Another thing that taxes an IT team is the variability they have in their infrastructure. There are different server and storage platforms and an arguably even more varied set of networking solutions. Increasingly, enterprises are going hybrid, leveraging a combination of on premise and public cloud infrastructures. This means that not only must IT teams become experts in the management interfaces for many different clouds, the scripts they are writing to automate the myriad of different tasks must be written and maintained for each different infrastructure.
Kubernetes addresses this by providing abstractions over the top of the varied infrastructure assets, allowing Kubernetes consumers to leverage that infrastructure through common entities such as workloads (pods and replica sets), networks and network policies (NetworkPolicy) and storage (Storage Classes, Persistent Volume Claims). Kubernetes is designed to adapt to the infrastructure.

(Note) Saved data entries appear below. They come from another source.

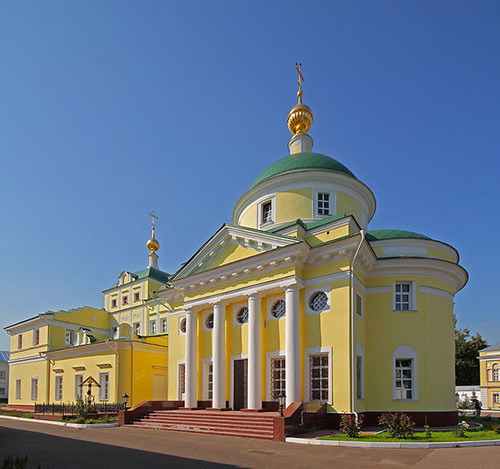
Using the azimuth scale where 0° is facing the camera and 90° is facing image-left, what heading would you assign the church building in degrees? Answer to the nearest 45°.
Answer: approximately 45°

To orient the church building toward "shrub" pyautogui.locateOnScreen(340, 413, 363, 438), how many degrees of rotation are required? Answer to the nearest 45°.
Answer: approximately 45° to its left

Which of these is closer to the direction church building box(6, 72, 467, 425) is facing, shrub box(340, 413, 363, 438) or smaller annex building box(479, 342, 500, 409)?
the shrub

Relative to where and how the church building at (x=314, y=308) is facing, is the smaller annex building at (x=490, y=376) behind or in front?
behind

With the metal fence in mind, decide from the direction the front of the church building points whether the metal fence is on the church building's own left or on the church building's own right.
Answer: on the church building's own right
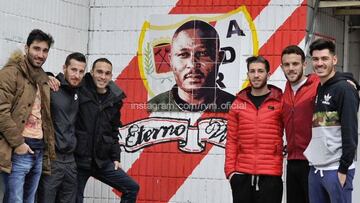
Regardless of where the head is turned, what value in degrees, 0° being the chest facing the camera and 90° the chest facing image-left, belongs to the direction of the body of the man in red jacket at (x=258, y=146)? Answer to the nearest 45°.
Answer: approximately 0°

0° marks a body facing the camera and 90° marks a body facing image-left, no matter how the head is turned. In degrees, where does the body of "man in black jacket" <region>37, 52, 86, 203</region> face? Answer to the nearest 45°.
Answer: approximately 315°

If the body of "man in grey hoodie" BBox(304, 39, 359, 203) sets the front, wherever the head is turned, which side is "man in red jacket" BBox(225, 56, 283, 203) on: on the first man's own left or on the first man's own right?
on the first man's own right
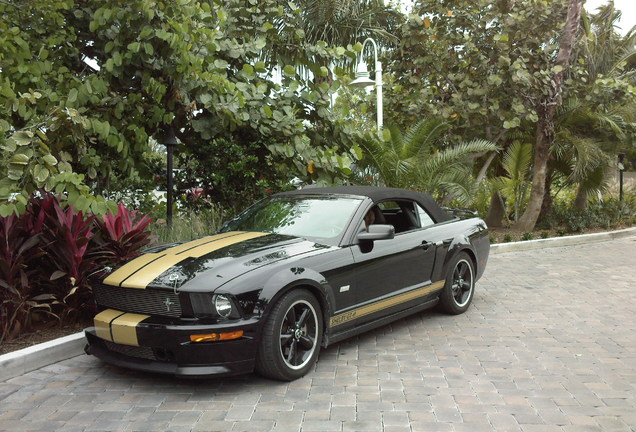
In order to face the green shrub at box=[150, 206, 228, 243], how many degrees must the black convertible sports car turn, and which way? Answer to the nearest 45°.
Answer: approximately 135° to its right

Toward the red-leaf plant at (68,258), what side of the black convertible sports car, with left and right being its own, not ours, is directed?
right

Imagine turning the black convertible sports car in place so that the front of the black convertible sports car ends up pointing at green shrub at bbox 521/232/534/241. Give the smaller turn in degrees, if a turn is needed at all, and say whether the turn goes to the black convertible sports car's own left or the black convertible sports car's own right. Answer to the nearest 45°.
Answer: approximately 180°

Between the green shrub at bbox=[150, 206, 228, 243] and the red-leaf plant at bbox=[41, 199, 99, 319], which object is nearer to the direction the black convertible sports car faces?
the red-leaf plant

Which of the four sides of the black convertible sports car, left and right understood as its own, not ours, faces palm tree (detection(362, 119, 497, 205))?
back

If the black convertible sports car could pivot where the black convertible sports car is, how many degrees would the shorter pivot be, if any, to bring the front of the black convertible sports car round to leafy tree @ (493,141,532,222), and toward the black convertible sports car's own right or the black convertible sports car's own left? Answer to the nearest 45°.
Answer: approximately 180°

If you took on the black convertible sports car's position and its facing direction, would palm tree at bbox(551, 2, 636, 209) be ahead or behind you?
behind

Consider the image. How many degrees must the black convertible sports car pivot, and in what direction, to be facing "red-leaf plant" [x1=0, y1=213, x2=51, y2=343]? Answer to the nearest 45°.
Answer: approximately 45° to its right

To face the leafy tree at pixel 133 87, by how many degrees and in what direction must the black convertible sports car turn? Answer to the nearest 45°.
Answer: approximately 90° to its right

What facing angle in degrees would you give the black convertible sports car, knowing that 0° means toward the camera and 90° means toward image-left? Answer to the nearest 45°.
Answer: approximately 45°

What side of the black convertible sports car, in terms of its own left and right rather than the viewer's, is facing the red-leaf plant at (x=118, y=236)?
right
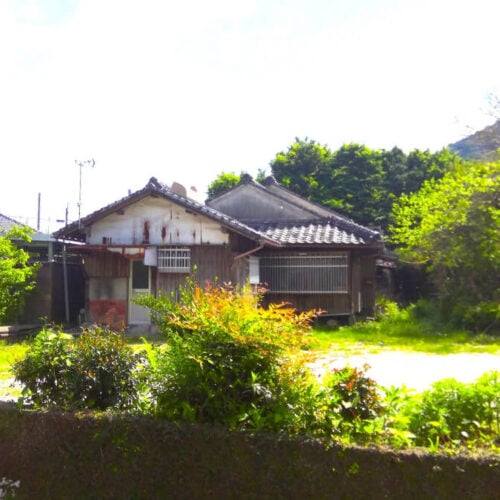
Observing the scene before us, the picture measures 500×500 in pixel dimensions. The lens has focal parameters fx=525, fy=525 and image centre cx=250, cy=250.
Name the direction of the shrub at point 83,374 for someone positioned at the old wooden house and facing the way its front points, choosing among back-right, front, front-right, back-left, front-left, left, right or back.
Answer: front

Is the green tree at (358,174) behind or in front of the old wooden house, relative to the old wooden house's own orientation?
behind

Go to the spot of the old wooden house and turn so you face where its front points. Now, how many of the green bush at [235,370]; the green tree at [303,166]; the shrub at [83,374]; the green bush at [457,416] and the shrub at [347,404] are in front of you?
4

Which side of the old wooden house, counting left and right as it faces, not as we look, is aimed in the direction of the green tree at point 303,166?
back

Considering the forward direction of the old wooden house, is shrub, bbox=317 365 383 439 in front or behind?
in front

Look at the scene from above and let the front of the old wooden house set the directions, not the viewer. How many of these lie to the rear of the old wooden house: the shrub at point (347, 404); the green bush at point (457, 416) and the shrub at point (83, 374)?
0

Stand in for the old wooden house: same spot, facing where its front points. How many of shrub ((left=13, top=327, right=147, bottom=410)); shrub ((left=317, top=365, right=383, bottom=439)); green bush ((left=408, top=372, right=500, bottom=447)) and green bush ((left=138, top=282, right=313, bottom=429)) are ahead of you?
4

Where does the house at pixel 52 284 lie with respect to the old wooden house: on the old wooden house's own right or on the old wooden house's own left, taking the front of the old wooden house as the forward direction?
on the old wooden house's own right

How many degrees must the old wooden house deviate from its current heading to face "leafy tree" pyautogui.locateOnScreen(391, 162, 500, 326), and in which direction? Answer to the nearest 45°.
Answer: approximately 90° to its left

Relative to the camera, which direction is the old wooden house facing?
toward the camera

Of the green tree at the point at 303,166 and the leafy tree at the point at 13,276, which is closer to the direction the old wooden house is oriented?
the leafy tree

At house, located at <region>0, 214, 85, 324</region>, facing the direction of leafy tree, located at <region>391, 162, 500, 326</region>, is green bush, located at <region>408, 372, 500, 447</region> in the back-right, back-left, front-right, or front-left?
front-right

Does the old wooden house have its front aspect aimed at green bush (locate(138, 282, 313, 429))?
yes

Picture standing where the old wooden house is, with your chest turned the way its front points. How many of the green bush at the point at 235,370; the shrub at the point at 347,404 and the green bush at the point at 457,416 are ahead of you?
3

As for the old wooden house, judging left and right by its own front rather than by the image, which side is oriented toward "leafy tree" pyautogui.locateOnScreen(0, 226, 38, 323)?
right
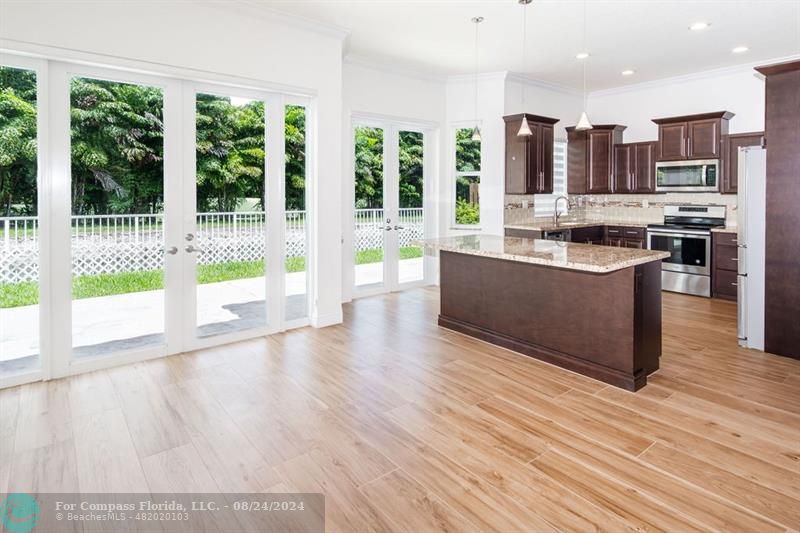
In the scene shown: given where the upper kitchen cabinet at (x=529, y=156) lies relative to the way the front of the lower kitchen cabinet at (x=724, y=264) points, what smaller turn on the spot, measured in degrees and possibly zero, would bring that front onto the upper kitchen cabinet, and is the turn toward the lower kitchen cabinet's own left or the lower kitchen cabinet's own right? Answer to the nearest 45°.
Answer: approximately 90° to the lower kitchen cabinet's own right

Finally, and perhaps the thing that gets me most excited about Kubernetes, is its extensibility. Out of the box Kubernetes already delivers a whole host of resource types — pods, storage classes, roles and so much more — and functionality to lifecycle manage those resources — replica sets, daemon sets, stateful sets and more, but particularly when it comes to stateful workloads like a database, cache, or indexing services, each one has unique needs. The way that Mongo DB protects data that it stores is quite different from the way that MySQL does, for example. Kubernetes allows for custom resource definitions (CRDs) and associated behaviours (one of the most popular means for this is via operator) to be added, effectively extending the reach of the platform. That is, Kubernetes can be adapted to host and manage a virtually endless set of different types of workloads.

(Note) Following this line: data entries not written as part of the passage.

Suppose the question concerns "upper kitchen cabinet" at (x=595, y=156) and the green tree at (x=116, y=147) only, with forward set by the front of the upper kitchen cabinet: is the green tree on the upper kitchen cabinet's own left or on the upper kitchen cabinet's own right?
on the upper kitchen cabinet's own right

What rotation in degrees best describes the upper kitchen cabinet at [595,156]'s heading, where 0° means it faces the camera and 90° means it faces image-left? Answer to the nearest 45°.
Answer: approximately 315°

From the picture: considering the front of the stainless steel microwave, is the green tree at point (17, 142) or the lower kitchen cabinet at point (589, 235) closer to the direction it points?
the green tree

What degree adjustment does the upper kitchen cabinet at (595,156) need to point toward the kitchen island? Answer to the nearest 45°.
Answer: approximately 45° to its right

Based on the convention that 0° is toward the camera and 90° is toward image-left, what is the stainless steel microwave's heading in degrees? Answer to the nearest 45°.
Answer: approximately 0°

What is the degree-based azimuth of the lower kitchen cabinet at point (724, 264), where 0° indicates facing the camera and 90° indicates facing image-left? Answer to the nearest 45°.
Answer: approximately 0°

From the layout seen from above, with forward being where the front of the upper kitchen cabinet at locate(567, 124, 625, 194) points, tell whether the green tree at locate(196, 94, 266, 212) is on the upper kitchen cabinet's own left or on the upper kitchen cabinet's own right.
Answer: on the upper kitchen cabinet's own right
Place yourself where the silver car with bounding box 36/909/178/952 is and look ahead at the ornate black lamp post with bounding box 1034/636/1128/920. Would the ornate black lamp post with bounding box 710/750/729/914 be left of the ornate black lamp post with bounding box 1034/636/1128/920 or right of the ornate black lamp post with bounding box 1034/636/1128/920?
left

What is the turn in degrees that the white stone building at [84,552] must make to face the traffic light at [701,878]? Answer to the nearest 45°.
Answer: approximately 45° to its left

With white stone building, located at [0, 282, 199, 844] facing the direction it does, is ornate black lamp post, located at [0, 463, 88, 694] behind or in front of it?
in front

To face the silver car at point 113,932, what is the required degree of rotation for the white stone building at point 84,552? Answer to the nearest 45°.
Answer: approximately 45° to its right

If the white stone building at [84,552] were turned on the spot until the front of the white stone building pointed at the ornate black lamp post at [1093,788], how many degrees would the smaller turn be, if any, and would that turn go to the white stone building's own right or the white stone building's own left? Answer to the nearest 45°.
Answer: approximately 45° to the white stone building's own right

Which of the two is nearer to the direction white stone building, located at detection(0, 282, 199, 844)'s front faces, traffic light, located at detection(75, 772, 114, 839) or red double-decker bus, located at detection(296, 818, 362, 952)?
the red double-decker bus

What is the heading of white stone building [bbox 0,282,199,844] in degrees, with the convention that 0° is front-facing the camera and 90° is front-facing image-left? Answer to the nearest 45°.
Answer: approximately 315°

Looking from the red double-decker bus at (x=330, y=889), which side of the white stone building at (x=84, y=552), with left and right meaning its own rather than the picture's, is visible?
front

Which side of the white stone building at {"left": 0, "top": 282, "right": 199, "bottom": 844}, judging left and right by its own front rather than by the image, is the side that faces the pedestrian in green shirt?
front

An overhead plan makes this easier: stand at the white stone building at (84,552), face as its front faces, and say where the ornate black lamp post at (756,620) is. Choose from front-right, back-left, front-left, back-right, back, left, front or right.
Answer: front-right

When you look at the abstractions that Kubernetes provides it’s easy to think of it as a new API for infrastructure — its base primitives are compute, storage, and network, just as with server virtualisation. It is its tolerance for change that sets it apart.
Who is Kubernetes for?
Just like Docker and server virtualisation before that, initially Kubernetes has captured the mindshare of the developer. Particularly now that those developers are increasingly responsible for keeping their software running well in production, having an intelligent, autonomous system that helps them with those operational tasks is hugely valuable. App operations involves not only the day 1 task of deployment but also maintenance in the face of infrastructure changes, security vulnerabilities, and more.

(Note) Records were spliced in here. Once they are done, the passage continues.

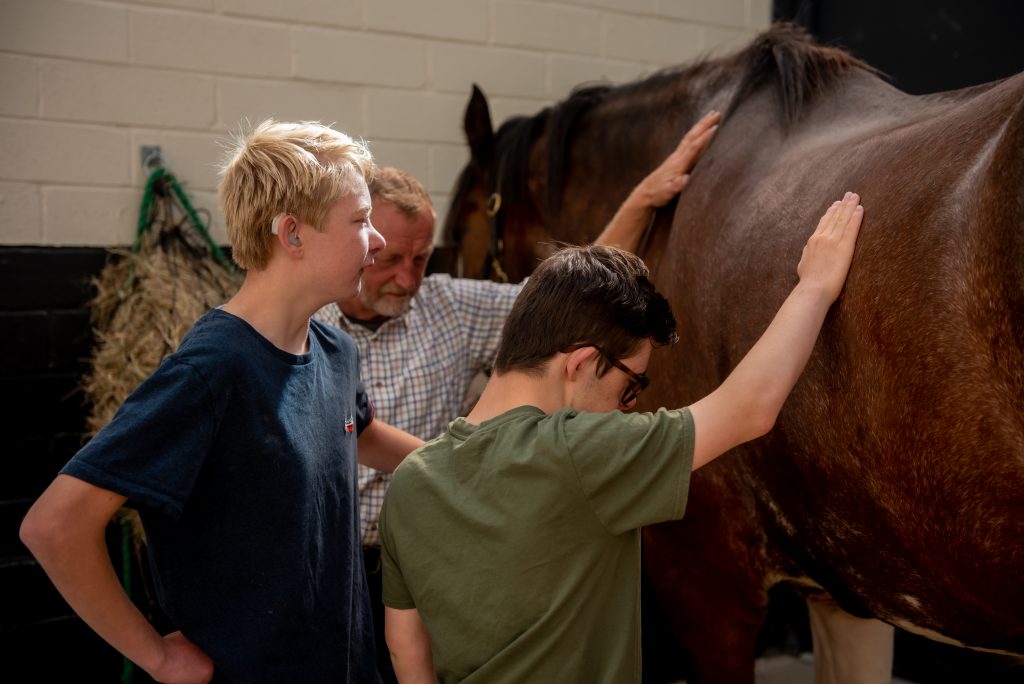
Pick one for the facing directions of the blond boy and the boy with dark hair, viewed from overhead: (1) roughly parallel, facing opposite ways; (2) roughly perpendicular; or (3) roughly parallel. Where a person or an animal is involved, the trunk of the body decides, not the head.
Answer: roughly perpendicular

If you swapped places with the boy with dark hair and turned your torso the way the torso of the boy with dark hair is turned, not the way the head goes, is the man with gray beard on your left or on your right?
on your left

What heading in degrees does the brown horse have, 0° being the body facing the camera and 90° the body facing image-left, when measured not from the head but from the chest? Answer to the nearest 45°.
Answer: approximately 135°

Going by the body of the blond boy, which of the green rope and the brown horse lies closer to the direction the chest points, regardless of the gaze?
the brown horse

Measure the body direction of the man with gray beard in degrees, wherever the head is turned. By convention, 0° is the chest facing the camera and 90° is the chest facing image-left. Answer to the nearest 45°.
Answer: approximately 0°

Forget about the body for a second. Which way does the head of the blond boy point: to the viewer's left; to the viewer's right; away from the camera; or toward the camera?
to the viewer's right

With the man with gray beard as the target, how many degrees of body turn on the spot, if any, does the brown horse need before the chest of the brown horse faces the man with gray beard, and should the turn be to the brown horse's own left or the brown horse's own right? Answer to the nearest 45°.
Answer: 0° — it already faces them

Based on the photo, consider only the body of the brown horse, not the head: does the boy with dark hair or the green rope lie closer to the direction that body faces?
the green rope

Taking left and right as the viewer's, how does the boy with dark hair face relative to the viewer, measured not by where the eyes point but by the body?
facing away from the viewer and to the right of the viewer

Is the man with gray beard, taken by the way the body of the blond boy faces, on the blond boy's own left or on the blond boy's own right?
on the blond boy's own left

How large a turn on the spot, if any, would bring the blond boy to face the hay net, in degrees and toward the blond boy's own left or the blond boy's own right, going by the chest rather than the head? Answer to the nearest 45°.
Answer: approximately 135° to the blond boy's own left
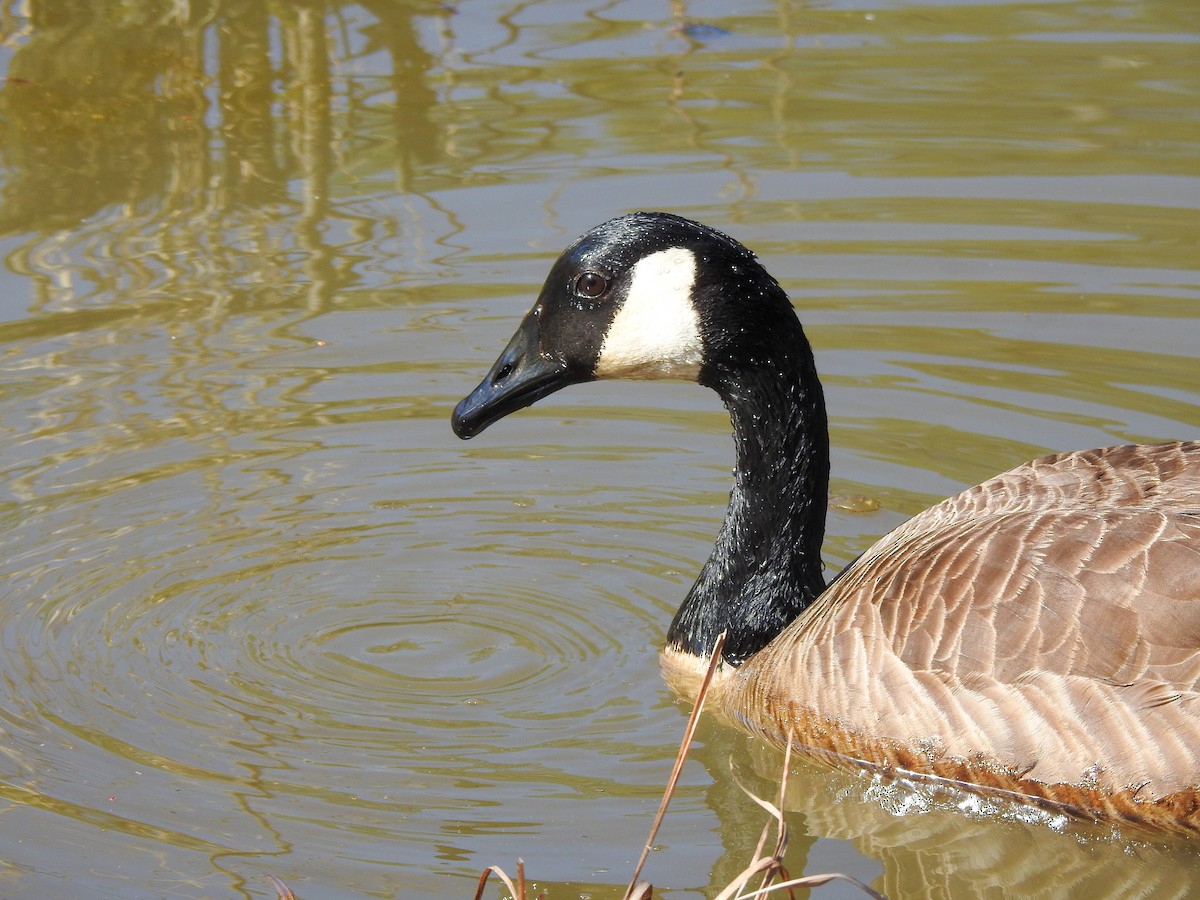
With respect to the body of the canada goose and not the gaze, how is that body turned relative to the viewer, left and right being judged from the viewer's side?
facing to the left of the viewer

Just as enterprise IT provides centralised, secure, compliant, and resilient virtualised infrastructure environments, the time has come for providing secure, compliant, and resilient container platforms.
It’s rare these days that I speak to an enterprise that does not have some, sometimes substantial, presence of container-centric efforts going on. Often it has grown out of a development group that has built its practices around containers. They’re building docker images for their apps but, because the enterprise does not already have a production platform that can run those images, the same app teams are managing the container platform. Just as enterprise IT provides centralised, secure, compliant, and resilient virtualised infrastructure environments, the time has come for providing secure, compliant, and resilient container platforms.
As Kubernetes becomes mission critical
With the capabilities that it brings for running and managing mission-critical workloads, Kubernetes itself must be equally resilient to change. If a security vulnerability is found that requires Kubernetes be upgraded, it must be patched quickly and with zero downtime for the workloads it is hosting.
If application capacity requirements suddenly spike, the Kubernetes capacity must be quickly expanded to meet the need. When the spike has passed, Kubernetes needs to be right-sized again to keep IT infrastructure costs in check.
These are exactly the challenges that Kubernetes is addressing for containerised workloads. The key is to use the same principles and techniques that Kubernetes uses for workloads to manage Kubernetes itself.